A faithful transcription of all the entries below is needed, without the pictures.
--- --- ---
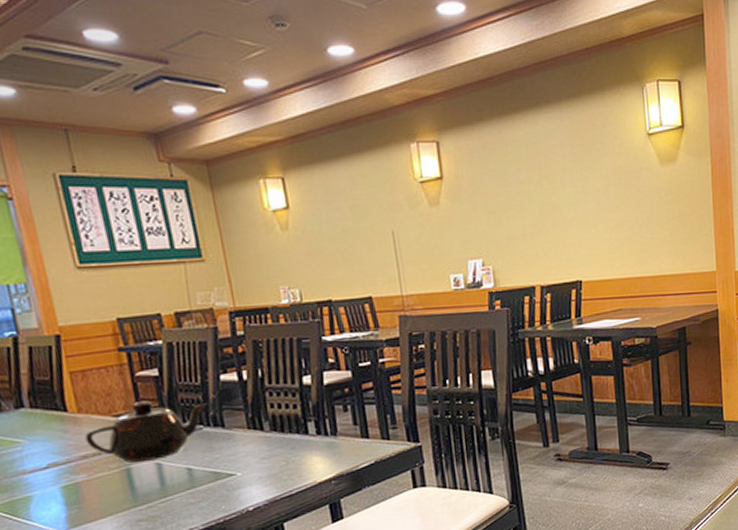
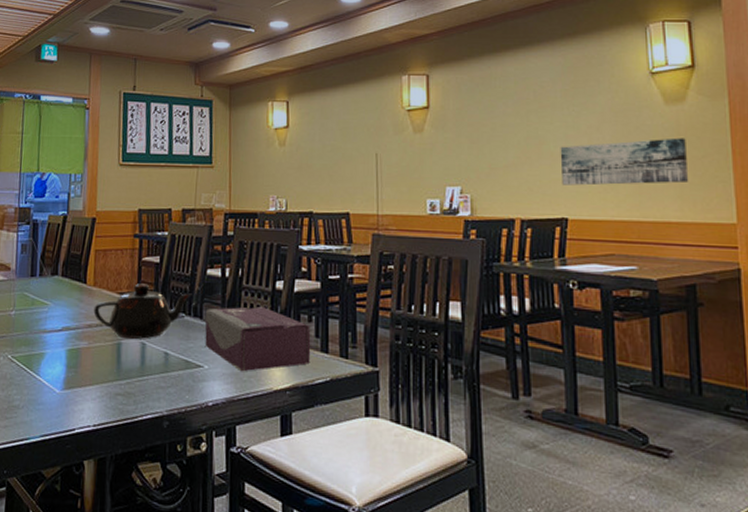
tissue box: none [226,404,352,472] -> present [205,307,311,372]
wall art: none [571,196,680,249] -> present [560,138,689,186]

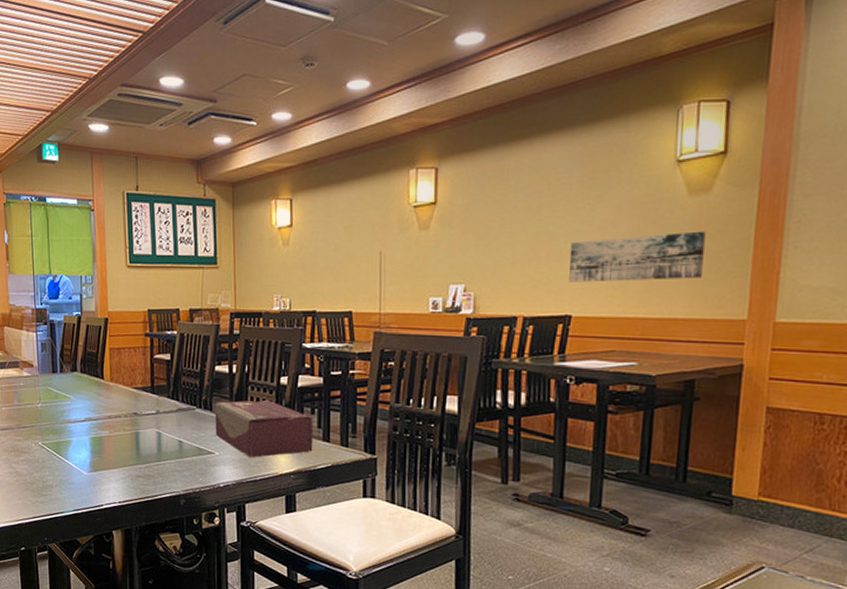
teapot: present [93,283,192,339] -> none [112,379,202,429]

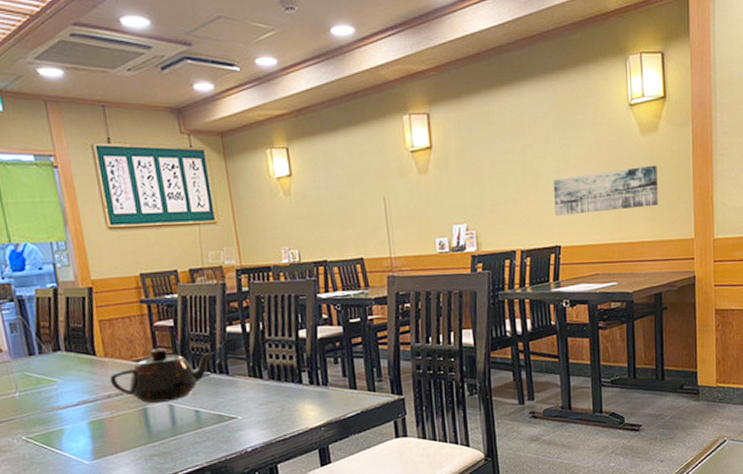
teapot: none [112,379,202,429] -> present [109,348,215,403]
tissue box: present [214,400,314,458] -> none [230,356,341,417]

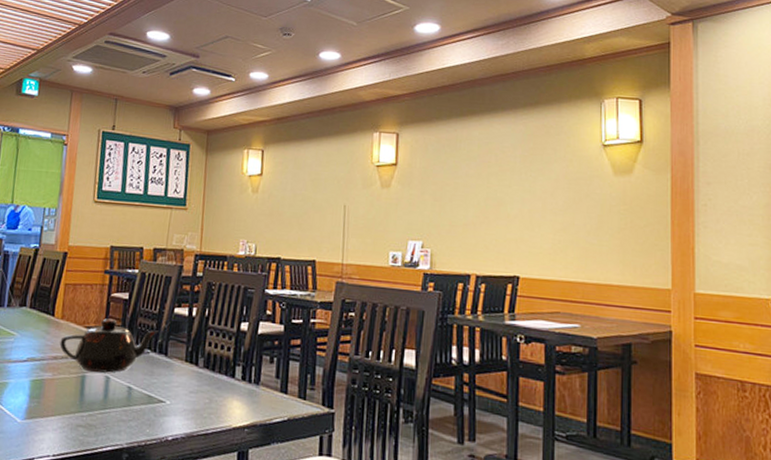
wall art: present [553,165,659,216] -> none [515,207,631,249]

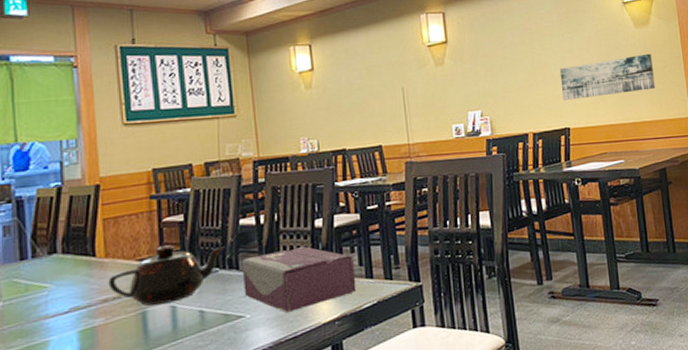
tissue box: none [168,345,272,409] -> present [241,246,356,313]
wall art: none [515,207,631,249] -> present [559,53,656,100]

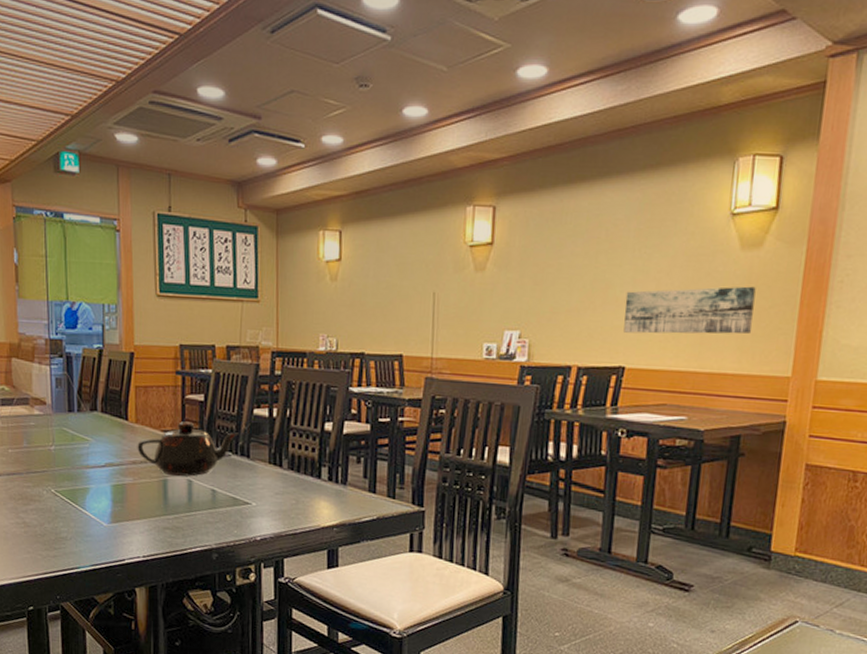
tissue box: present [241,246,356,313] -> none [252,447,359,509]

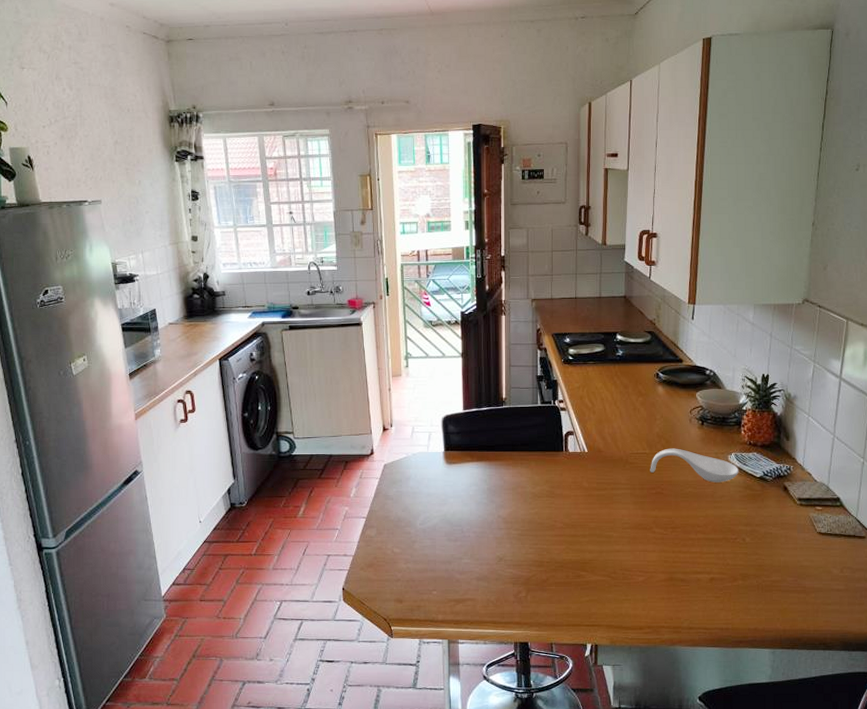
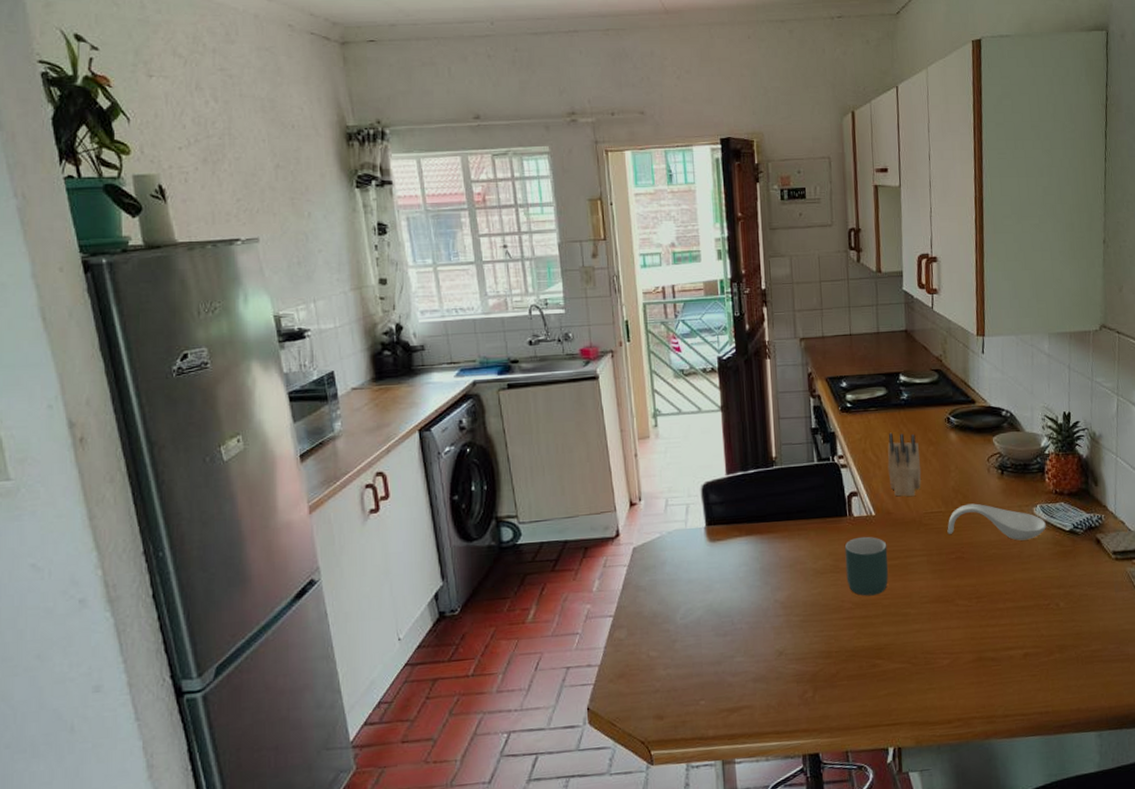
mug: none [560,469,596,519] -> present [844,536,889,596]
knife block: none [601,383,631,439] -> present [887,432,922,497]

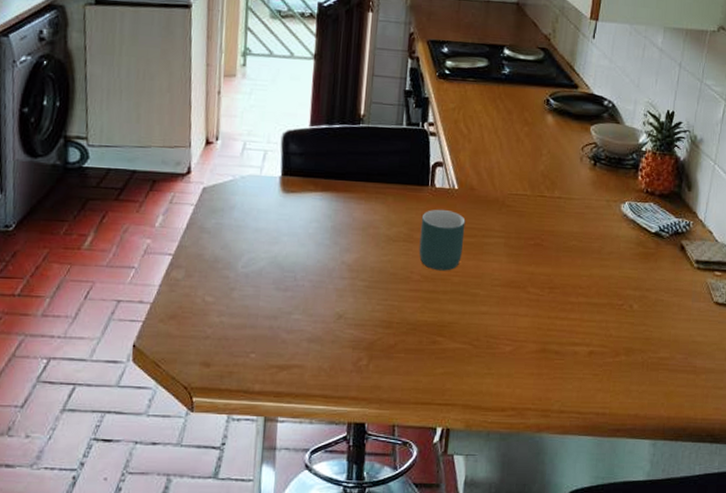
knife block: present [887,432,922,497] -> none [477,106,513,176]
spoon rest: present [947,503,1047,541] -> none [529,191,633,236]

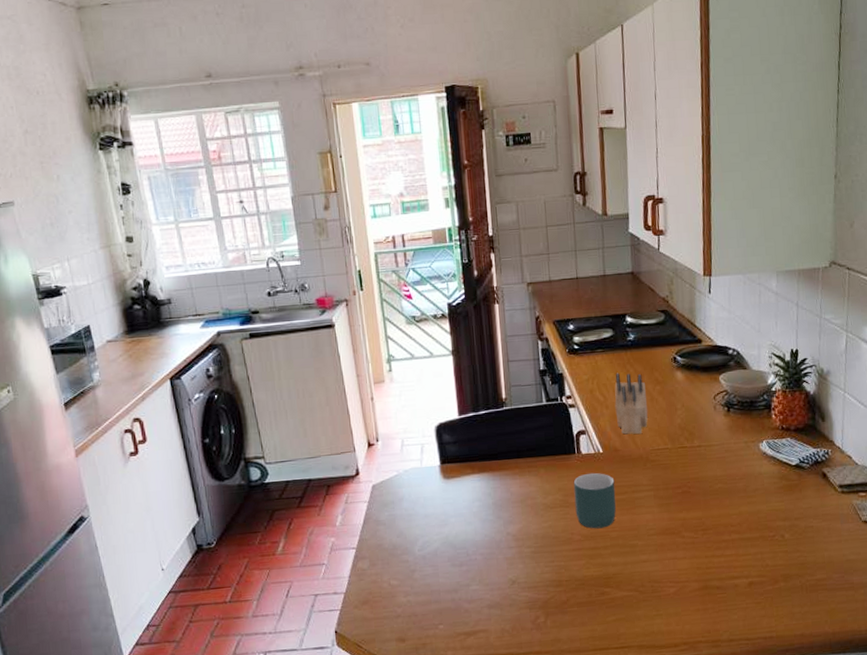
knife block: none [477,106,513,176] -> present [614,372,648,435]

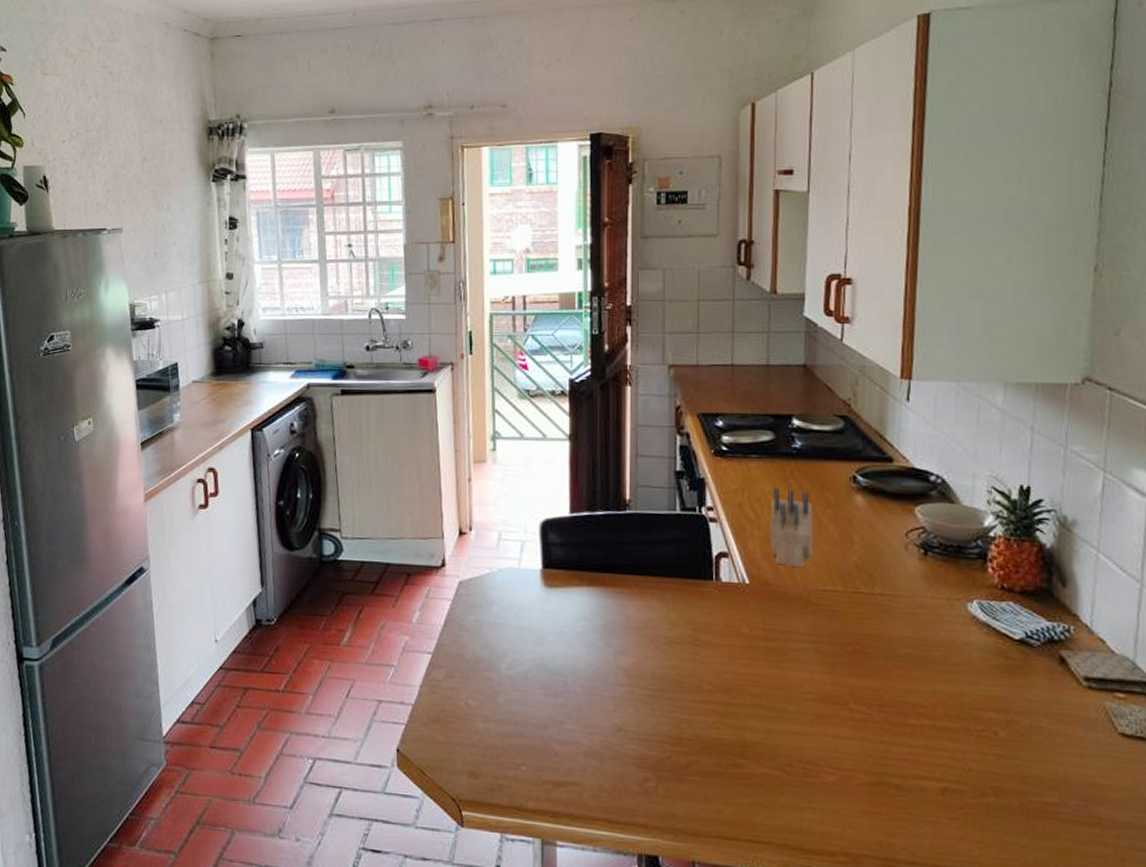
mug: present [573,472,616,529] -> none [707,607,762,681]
--- --- ---
Solution:
tissue box: none [226,404,352,472] -> present [205,307,311,372]
wall art: none [571,196,680,249] -> present [560,138,689,186]

teapot: present [93,283,192,339] -> none [112,379,202,429]

teapot: none [112,379,202,429] -> present [109,348,215,403]
tissue box: present [214,400,314,458] -> none [230,356,341,417]

wall art: present [553,165,659,216] -> none [515,207,631,249]

tissue box: none [168,345,272,409] -> present [241,246,356,313]
wall art: none [515,207,631,249] -> present [559,53,656,100]

tissue box: present [241,246,356,313] -> none [252,447,359,509]

mug: none [560,469,596,519] -> present [844,536,889,596]
knife block: none [601,383,631,439] -> present [887,432,922,497]

knife block: present [887,432,922,497] -> none [477,106,513,176]
spoon rest: present [947,503,1047,541] -> none [529,191,633,236]

knife block: none [477,106,513,176] -> present [614,372,648,435]

mug: present [573,472,616,529] -> none [707,607,762,681]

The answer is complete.